Panetta’s overture to Myanmar has been mentioned. Discussing the increasingly wider range of new military partnerships in Southeast Asia, particularly the role of the U.S. in upgrading the militaries of its partners, the Pentagon chief stated in Singapore on June 2, “We will encourage that kind of relationship with every nation that we deal with in this region, including Myanmar.”
Until the U.S. successfully courted it last year, Myanmar was one of China’s few dependable allies in Asia.
On June 2 Singapore Defence Minister Ng Eng Hen assured Defense Secretary Panetta of his government’s willingness to host four American littoral combat ships as an obligation entailed by the Strategic Framework Agreement signed by Washington and Singapore in 2005. The two defense chiefs also pledged to further implement the agreement and increase the scope of joint military exercises; for example, adding a naval to the existing air force component of annual Commando Sling exercises.
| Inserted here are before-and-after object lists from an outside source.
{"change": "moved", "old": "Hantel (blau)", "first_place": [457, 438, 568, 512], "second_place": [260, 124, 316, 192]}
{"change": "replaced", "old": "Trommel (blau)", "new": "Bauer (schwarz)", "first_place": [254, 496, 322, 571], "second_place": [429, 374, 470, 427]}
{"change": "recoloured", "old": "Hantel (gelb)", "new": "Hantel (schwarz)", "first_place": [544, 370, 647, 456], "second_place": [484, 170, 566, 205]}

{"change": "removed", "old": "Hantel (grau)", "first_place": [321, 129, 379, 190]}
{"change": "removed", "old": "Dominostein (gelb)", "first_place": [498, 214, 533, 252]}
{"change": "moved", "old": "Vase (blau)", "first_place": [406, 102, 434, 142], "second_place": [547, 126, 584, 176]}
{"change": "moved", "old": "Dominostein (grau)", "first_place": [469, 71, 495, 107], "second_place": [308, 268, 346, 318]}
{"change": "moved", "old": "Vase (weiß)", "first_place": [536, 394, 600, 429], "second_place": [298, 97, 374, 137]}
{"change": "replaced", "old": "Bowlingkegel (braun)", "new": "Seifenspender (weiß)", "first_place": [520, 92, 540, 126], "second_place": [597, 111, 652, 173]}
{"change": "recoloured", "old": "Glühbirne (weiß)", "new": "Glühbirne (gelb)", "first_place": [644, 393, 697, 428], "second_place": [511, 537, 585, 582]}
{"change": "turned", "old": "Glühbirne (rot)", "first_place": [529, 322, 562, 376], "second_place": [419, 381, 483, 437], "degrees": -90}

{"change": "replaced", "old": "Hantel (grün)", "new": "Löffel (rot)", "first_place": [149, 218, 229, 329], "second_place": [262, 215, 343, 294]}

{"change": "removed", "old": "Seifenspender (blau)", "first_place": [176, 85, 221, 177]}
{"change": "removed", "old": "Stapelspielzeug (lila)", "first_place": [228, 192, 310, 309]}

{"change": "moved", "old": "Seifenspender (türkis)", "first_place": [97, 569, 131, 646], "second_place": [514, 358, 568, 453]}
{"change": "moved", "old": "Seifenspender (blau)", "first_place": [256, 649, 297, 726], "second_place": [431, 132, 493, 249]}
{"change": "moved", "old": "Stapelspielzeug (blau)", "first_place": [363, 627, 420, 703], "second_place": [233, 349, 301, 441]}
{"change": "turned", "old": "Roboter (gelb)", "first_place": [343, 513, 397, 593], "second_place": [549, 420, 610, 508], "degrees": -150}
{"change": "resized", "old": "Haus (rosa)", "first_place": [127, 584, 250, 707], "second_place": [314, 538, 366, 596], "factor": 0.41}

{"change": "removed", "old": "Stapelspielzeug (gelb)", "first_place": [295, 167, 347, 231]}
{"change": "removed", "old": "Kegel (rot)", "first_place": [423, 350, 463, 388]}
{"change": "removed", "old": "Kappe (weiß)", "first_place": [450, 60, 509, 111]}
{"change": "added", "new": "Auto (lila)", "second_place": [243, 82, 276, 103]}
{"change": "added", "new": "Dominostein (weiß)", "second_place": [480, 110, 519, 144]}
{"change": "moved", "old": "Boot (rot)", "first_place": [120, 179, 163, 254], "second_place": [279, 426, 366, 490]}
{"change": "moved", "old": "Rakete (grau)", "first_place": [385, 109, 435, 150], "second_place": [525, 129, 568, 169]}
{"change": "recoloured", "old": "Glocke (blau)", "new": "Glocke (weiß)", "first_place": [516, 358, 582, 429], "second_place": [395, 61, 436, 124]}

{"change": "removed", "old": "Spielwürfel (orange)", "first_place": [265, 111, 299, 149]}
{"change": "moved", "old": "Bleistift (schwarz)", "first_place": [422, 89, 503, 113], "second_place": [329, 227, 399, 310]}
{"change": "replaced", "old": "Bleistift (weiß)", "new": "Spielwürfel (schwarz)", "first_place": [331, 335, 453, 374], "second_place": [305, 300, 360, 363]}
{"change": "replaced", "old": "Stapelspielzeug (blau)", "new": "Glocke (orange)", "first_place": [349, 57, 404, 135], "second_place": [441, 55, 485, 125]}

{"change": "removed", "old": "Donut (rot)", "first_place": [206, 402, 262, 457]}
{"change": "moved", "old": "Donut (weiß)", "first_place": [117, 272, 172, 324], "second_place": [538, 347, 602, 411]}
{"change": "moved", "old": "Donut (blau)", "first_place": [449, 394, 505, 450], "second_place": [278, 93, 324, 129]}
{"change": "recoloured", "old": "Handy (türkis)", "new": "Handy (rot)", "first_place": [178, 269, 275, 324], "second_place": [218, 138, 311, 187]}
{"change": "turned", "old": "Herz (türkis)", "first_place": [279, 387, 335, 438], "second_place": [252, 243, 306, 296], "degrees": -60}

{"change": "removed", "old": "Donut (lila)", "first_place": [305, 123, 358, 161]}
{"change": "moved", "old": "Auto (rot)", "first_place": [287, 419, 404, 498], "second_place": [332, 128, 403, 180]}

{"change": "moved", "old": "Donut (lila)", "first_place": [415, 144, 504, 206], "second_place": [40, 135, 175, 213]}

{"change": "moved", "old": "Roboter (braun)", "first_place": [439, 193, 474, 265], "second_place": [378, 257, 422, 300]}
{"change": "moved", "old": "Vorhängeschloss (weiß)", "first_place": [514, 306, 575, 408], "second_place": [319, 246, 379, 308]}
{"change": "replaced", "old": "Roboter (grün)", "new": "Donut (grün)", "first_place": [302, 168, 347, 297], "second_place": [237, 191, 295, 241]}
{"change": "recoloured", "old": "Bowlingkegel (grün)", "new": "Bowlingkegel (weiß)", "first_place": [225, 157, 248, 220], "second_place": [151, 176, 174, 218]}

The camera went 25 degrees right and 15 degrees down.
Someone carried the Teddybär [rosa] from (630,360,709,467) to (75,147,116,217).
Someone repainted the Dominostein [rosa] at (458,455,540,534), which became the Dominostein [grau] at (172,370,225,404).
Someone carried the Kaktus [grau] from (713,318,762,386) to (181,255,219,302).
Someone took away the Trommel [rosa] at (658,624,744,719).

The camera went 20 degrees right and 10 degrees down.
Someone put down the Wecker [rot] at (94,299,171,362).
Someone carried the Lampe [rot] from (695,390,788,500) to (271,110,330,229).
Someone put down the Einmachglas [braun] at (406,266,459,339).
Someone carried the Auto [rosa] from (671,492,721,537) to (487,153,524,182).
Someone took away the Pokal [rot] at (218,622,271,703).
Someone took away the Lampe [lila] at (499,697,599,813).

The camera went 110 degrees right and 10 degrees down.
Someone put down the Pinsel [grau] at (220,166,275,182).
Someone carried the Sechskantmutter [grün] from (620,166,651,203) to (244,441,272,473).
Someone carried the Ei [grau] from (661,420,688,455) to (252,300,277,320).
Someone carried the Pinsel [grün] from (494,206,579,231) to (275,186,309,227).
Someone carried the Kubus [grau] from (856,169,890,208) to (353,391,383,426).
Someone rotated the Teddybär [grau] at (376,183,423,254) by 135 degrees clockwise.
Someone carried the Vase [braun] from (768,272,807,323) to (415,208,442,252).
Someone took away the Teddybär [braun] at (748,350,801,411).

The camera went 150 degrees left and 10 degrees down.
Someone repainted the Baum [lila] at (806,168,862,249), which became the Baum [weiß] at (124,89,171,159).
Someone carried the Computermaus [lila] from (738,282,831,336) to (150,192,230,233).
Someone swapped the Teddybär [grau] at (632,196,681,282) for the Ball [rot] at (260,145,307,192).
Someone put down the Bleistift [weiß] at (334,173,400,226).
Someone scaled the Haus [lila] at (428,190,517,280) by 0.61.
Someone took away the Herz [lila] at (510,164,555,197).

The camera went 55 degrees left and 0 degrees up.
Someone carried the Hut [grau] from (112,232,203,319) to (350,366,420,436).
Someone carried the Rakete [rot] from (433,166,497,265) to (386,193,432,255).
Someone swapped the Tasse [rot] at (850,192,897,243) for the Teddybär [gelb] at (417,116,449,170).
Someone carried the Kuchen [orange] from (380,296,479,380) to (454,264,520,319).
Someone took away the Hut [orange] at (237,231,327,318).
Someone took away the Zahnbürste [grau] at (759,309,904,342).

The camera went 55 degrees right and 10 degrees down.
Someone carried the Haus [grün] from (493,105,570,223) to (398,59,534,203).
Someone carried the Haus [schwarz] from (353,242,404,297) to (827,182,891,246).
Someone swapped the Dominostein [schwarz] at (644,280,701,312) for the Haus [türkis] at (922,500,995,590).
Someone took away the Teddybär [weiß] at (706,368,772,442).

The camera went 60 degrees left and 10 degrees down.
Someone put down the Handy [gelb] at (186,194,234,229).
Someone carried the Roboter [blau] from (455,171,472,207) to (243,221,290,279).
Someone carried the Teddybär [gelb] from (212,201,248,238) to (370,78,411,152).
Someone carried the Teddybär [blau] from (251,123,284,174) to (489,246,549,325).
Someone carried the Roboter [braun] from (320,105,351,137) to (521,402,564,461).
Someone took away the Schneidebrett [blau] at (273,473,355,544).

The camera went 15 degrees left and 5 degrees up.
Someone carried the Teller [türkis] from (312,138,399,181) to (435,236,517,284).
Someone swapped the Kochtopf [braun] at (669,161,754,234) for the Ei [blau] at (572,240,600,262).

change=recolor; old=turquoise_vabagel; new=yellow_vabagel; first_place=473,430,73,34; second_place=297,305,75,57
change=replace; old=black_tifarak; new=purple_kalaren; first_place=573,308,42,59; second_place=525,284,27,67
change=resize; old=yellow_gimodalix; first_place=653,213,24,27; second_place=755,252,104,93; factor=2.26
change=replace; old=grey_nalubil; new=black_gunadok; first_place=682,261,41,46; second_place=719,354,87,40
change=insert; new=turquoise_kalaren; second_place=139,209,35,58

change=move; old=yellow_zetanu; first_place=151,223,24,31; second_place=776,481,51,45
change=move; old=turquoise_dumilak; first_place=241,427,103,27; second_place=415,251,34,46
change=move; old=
Panetta and his counterpart also discussed using the Murai Urban Training Facility for bilateral exercises involving U.S. Marines and the Singaporean armed forces beginning next year.
Regarding the rotation of U.S. warships to Singapore, U.S. Joint Chiefs of Staff head Dempsey said that “The littoral combat ships that will soon begin rotational deployment to Singapore are an example of the increased military engagement called for under the U.S. Asia-Pacific strategy.”
The Asian nation rests on the southeastern end of the Strait of Malacca that connects the Indian Ocean with the South China Sea and through which oil flows from the Persian Gulf to the oil-hungry East Asian economies of China, South Korea and Japan.
By forming military partnerships with the ten members of the Association of Southeast Asian Nations the U.S. is building the foundation for an Asian analogue of the North Atlantic Treaty Organization. As the first has been expanded to enclose, contain and ultimately confront Russia, so the new alliance is intended to achieve the same objective in regard to China.